İnsan aslında Allah’ı arar. Özündeki ilâhî, esrarlı noktayı arar durur. O ilâhî nokta kişinin kendisindedir. “Kendini bilen Rabbini bilir” sözünün bir hikmeti de bu olsa gerektir. Oysa bütün tutum ve davranışlarında, söz, eylem ve düşüncelerinde, arzu ve emellerinde aslında etkin olan kendisi bile değildir. Hep başkasının rolünü oynar, başkası adına yapar. Kendiyle yüzleşemez, çünkü henüz ortada bir “kendi” yoktur. İnsanın kendi olması, yaratılışının amacıdır. İnsan flörtle varlığının anlamını daha geniş ve aşkın bir anlam içinde bulma özlemini, adresini şaşırmış bir avare gibi yanlışta gidermeye çalışır.
Hasılı, tüketimin ahlâkı, nesneler arasında ayrım yapmaz. Flörtte genelde bir tüketme güdüsünün insan üzerindeki hâkimiyeti vardır. Her tüketilen şey, tüketildiği andan itibaren tüketiciyi tatmin edemediği için tüketici yeni bir tüketim arayışına girecek ve bu kısır döngü sürekli devam edecektir.
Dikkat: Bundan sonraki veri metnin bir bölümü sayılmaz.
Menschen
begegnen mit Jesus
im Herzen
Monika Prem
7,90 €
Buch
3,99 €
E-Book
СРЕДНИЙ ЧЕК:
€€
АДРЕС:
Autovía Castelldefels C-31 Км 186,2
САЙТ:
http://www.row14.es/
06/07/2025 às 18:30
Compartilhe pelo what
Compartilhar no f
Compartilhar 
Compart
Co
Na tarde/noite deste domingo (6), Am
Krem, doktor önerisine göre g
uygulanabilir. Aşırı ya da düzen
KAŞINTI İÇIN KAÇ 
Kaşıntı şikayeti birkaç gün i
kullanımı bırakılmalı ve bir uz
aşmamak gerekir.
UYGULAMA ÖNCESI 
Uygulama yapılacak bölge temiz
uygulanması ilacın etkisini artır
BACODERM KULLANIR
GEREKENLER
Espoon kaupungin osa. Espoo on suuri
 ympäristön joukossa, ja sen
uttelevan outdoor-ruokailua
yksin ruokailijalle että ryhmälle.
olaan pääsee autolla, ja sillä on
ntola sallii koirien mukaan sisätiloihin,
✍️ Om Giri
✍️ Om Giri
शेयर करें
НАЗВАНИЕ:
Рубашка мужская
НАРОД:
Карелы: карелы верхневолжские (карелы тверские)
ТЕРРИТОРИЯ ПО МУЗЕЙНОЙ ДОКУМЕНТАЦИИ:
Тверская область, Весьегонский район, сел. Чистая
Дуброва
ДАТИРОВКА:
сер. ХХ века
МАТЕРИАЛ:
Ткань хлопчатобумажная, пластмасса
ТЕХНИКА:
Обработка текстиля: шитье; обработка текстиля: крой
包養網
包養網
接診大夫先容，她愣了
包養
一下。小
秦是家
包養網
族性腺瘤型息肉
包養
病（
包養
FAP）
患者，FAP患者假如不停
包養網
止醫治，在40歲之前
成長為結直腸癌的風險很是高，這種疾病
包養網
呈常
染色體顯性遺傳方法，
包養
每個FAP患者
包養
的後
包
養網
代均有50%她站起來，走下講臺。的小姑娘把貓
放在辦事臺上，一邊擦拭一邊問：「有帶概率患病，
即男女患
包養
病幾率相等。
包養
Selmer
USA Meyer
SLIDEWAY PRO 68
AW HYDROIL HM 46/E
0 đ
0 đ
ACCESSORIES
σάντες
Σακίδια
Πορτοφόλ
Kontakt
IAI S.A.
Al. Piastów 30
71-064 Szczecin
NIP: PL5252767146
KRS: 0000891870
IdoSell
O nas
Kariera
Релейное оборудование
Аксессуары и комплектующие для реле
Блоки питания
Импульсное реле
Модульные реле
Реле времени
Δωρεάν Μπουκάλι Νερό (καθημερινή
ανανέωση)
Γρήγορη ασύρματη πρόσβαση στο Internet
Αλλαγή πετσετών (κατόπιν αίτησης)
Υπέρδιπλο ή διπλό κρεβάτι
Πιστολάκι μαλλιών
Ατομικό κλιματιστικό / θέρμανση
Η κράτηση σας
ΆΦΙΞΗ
Flört için yeni arayışların, hep elinde olmayana meyletmenin, sürekli ötekini arzulamanın psikolojik sebebi budur. Muhatabı bir insan gibi değil de bir nesne gibi görme ve bir eşyaya sahip olma anlayışı içerisinde flört yapma isteği, bu ahlâkî yaklaşımın bir tezahürüdür.
Flört dediğimiz şey aslında ne evli insanların sahip oldukları güzelliklere sahip olabileceğiniz ne de bekâr bir insanın berrak zihin yapısına sahip olacağınız bir durumdan öte hastalıklı bir kafa ve kalbin tezahürüdür. Yani kendinizi geliştirmek ve hayatınızı düzenlemek, gelişiminizi tamamlamak için harcayacağınız çok kıymetli vakitleri ve motivasyonu olmadık işler için çarçur etmekten başka bir şey değildir.